WNYC is my media default setting. I know several artists who live by WNYC; they have it playing in their studios all day. If they still do this, I don't know; but I find myself turning off wall-to-wall war discussion more frequently, whether out of distraction, exhaustion, or resignation.
Oddly, that's just the opposite of what I did during/after September 11th. For days, weeks, WNYC was this incredible lifeline, an important source of solace, community; I almost never turned it off. Divisions over the war run deep, and positions seem to be calcifying. With the microsegmentation/balkanization of media sources, war coverage itself has become a point of contention. Rather than bringing people together, media--even the media I generally agree with--ends up reinforcing the differences.
For more than a week now, WNYC has been soliciting art from its listeners, by its listeners, art made in response to the war. Submissions to date number nearly 100, and can be seen online. It's a sobering collection, in ways I don't think are intentional.
It's protest art, almost without exception. (I remember host Brian Lehrer's intermittent pleas for art from supporters of the war/troops/president, which didn't materialize, apparently.) The exhibit reveals not just overarching bitterness, but an almost pathetic sense of powerlessness. In the tone and content, the raw anger, and in some cases, the sheer obviousness, there's a subtext of impotent rage. Art, at least this art, seems like the resort of people who tried other means of protest and found them wanting.
In her Oscar speech, Nicole Kidman weakly reassured us that "art is important." It's certainly important to its creators.
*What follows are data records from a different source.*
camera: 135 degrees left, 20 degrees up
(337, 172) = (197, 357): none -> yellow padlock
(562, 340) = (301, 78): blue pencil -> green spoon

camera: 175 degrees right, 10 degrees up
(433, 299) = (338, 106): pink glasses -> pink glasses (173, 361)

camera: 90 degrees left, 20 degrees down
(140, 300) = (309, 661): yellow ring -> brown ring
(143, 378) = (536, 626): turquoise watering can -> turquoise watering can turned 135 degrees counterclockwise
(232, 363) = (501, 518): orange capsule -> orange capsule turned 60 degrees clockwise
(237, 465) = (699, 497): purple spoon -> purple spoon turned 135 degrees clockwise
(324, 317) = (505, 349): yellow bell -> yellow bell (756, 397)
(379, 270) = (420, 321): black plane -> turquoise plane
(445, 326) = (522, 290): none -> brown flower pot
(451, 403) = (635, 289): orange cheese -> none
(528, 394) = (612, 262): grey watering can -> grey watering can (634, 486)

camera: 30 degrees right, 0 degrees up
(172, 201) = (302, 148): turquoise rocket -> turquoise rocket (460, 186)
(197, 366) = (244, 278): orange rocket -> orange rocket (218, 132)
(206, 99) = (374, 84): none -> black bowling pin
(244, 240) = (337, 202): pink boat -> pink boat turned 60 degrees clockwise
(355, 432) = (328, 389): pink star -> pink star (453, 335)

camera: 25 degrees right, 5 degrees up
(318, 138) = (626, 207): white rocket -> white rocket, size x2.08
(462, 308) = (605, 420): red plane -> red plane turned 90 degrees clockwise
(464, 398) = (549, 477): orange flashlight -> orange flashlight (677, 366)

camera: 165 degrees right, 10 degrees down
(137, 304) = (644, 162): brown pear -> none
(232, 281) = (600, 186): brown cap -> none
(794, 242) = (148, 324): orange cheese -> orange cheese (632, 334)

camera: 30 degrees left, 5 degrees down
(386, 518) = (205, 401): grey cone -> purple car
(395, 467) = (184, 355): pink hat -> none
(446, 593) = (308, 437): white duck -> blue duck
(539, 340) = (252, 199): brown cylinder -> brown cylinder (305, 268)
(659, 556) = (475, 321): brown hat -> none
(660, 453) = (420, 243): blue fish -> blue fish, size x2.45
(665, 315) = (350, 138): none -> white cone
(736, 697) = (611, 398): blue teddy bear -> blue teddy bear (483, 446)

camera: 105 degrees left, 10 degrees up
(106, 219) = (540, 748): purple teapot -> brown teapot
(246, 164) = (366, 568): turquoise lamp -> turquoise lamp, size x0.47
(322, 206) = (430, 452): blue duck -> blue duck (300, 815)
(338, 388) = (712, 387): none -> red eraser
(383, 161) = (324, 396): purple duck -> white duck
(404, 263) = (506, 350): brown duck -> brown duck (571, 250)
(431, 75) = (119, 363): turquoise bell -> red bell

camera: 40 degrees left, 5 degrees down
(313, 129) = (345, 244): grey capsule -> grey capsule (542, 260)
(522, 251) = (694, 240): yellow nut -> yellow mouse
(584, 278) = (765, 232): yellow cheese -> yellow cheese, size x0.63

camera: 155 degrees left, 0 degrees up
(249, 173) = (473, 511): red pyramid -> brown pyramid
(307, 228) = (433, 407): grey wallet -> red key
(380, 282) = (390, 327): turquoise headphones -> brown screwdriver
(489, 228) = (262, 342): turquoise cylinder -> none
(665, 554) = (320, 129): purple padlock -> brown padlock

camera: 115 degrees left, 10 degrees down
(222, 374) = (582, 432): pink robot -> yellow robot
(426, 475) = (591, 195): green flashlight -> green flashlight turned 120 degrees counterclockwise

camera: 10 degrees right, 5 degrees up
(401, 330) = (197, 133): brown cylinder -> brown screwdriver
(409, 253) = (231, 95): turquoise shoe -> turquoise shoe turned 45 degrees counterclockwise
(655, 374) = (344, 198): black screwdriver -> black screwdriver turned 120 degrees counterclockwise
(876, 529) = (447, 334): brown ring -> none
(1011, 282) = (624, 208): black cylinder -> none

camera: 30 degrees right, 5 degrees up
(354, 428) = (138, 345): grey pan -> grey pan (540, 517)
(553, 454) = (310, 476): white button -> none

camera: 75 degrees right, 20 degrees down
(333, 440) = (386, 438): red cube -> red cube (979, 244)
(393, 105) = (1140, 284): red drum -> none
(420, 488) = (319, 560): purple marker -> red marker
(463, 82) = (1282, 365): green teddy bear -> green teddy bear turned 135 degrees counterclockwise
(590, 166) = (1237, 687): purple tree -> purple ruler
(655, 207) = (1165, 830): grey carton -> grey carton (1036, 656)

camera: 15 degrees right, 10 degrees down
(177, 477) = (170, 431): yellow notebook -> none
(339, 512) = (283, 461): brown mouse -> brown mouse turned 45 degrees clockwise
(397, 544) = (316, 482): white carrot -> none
And yeah, it's important in the whole "what it means to be human" sense. But the absence of pro-war art has less to do with WNYC's political demographics, and everything to do with deep conservative suspicion of the role of "art" itself. The administration in power/culture in ascendance right now views art, not patriotism, as the last refuge of the scoundrel. And that unsettles me almost as much as the threat of perpetual war.